Остановившись поиграть старой счетной машиной, Зах ненадолго погрузился в почти эротическое ощущение текстуры клавиш под копчиками пальцев, а оглянувшись, понял, что остался один. Тревора он нашел в следующем проходе, где тот разглядывал нечто под названием “Гигиеническая самочистящая зубная щетка "Солнечный луч"”. Коробка была украшена четырехконечными звездочками, чьи яркие краски уже поблекли. На боку коробки красовались лишенные тел головы среднеамериканской семьи: Мама, Папа, Сестричка и Младший, все с улыбками, полными сияющих зубов, — надо думать, гигиеническими. Где теперь это выражение лиц пятидесятых, подумал Зах, все эти безвкусные и невинно-пресные символы послевоенной рекламы, эти архетипы “изготовлено в Америке”?

— Что случилось с этими людьми? — спросил он вслух. Оторвавшись от пристального разглядывания рисунков, Тревор поднял глаза. Взгляд их был проницателен и ясен.

— Пришли шестидесятые и проломили их крохотные головки.

Когда они уходили с “Кладбища”, Зах все еще прокручивал в голове слова Тревора.

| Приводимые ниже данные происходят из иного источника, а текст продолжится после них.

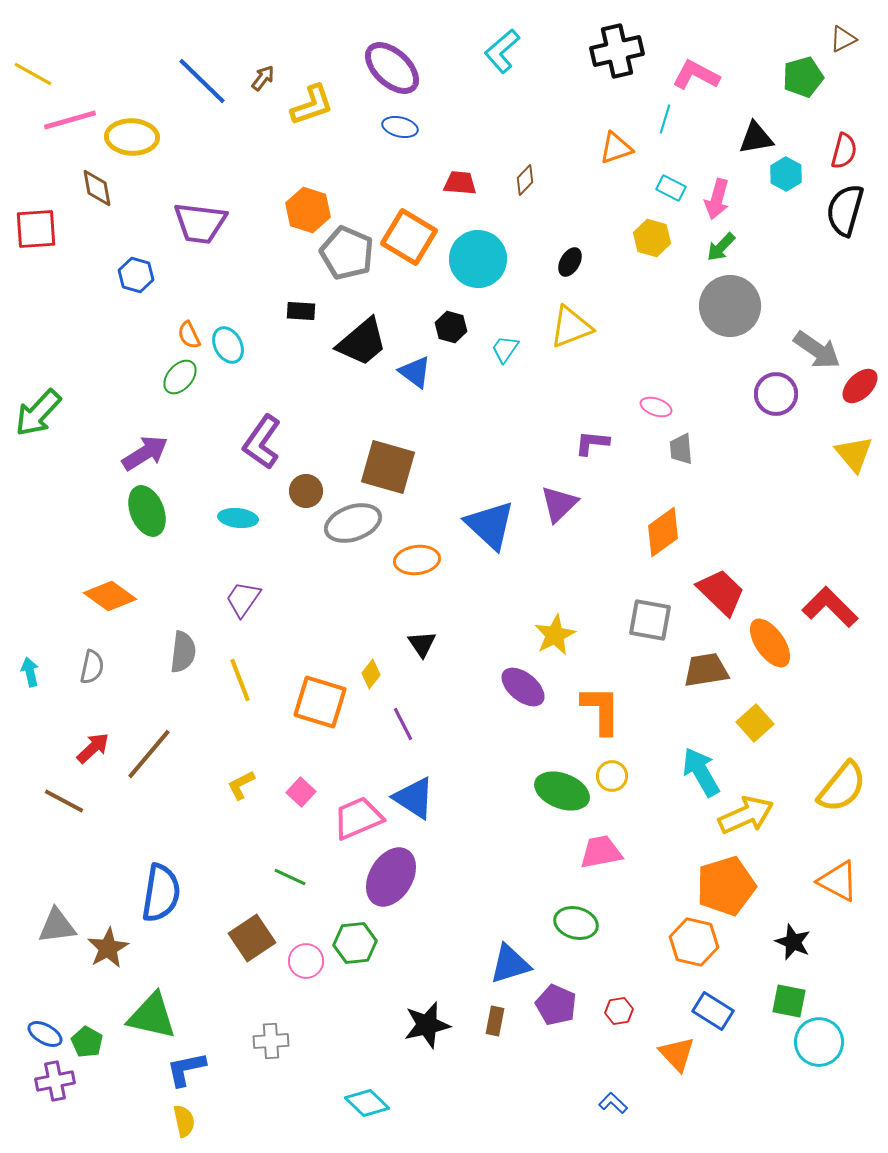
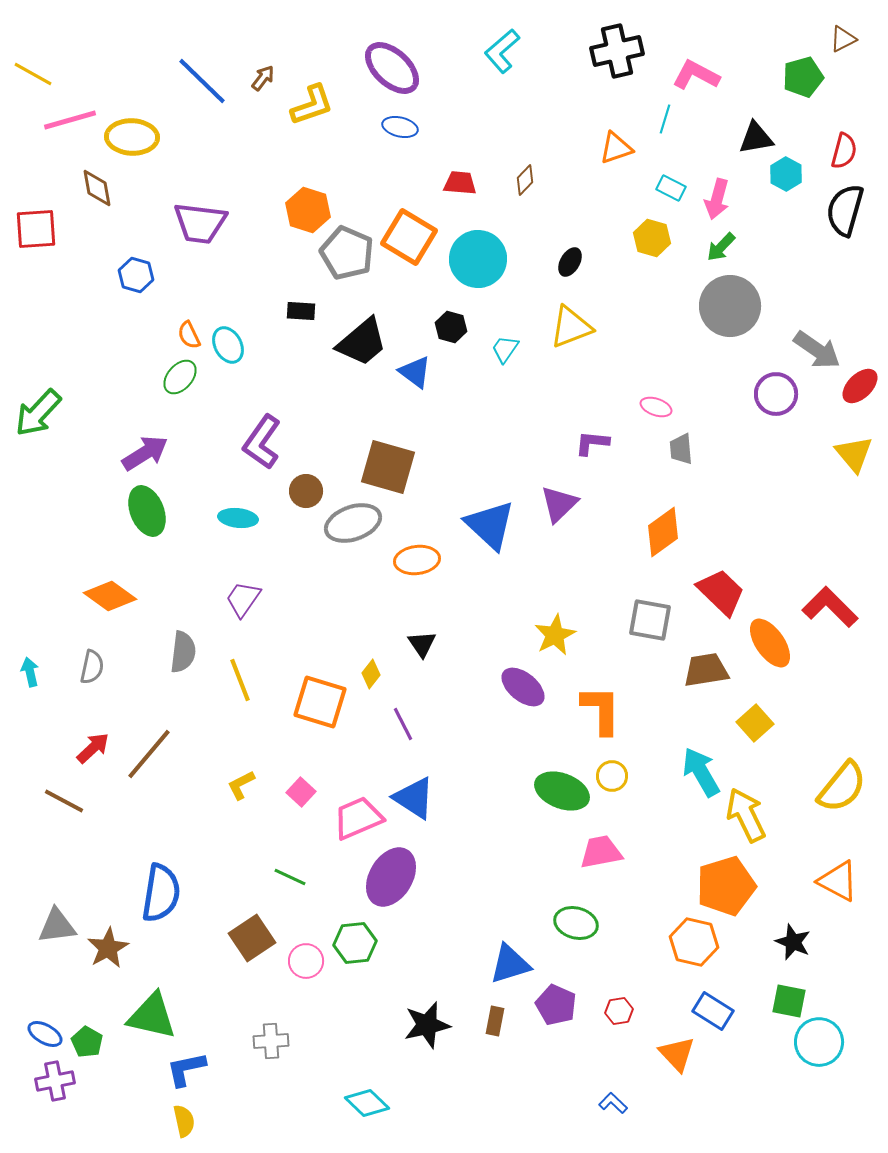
yellow arrow at (746, 815): rotated 92 degrees counterclockwise
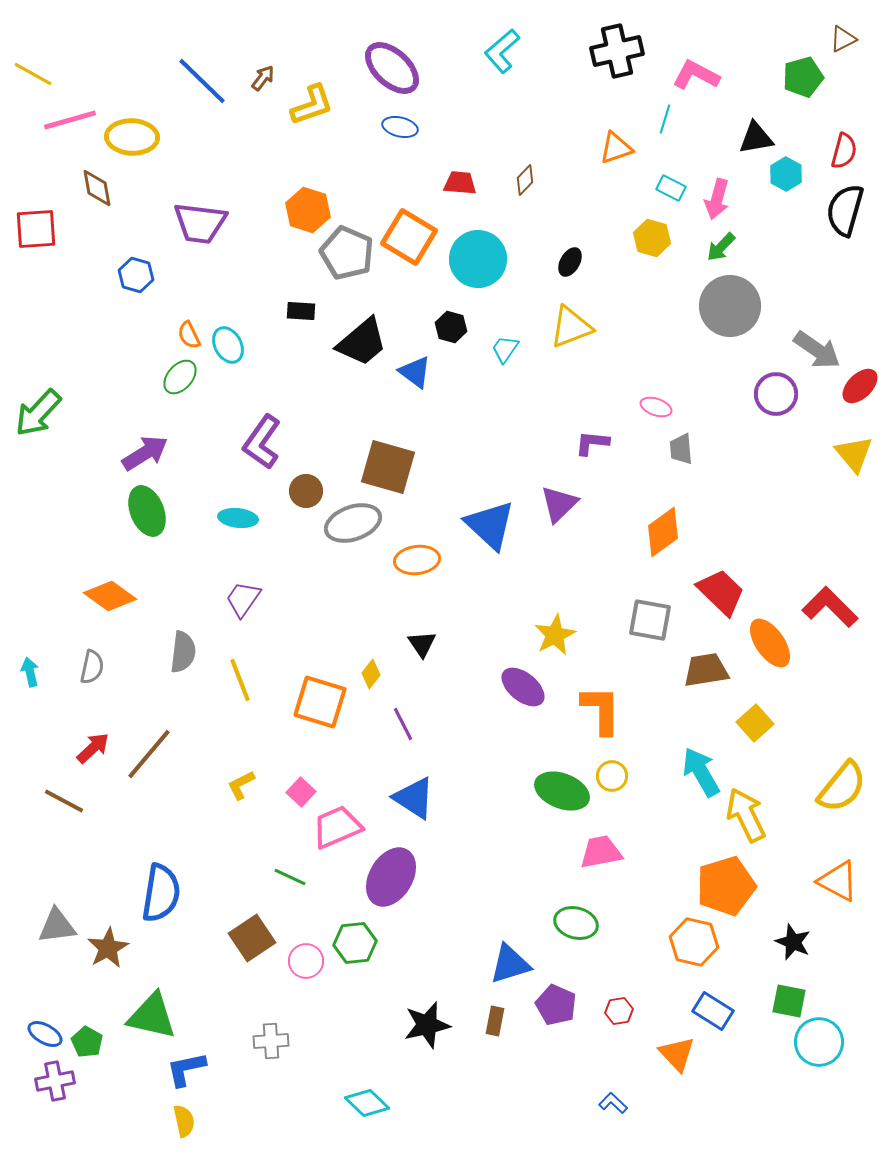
pink trapezoid at (358, 818): moved 21 px left, 9 px down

Тревору вообще не пришлось думать над этим прежде, чем ответить: вся его жизнь была исследованием того, что именно случилось с этой мифической семьей.

Они двинули дальше по Пожарной улице в заброшенный район города, мимо заклеенных бумагой витрин, забитых досками дверей, брошенных машин, проседающих на ржавых шасси. Дойдя до “Священного тиса” и услышав, что в такую рань из клуба доносятся барабаны и бас, они заглянули внутрь, чтобы поглядеть, что там происходит. Как выяснилось, там полным ходом шла проверка звука перед концертом “Гамбоу”.

Терри Баккет был на сцене с двумя другими ребятами: худой паренек со стрижкой под горшок и ленноновскими очками играл на басу, а дьявольского вида пергидролизный блондин лабал на гитаре. На левом бицепсе у блондина, заметил Тревор, красовалась татуировка с Мистером Натуралом, и вообще выглядел он так, как будто родился со “Стратокастером” в руках. К тому же он был красив, с лицом сибарита и долговязой мускулистой фигурой. Тревор поймал себя на том, что спрашивает себя, заметил ли это Зах. Как глупо, подумал Тревор, но мысль отказывалась уходить.

Прогоняемая песня звучала как что-то среднее между “Крэмпс” и какой-то старой серф-музычкой. Когда она закончилась, Терри встал из-за барабанов, чтобы, перейдя через сцену, сказать “привет”.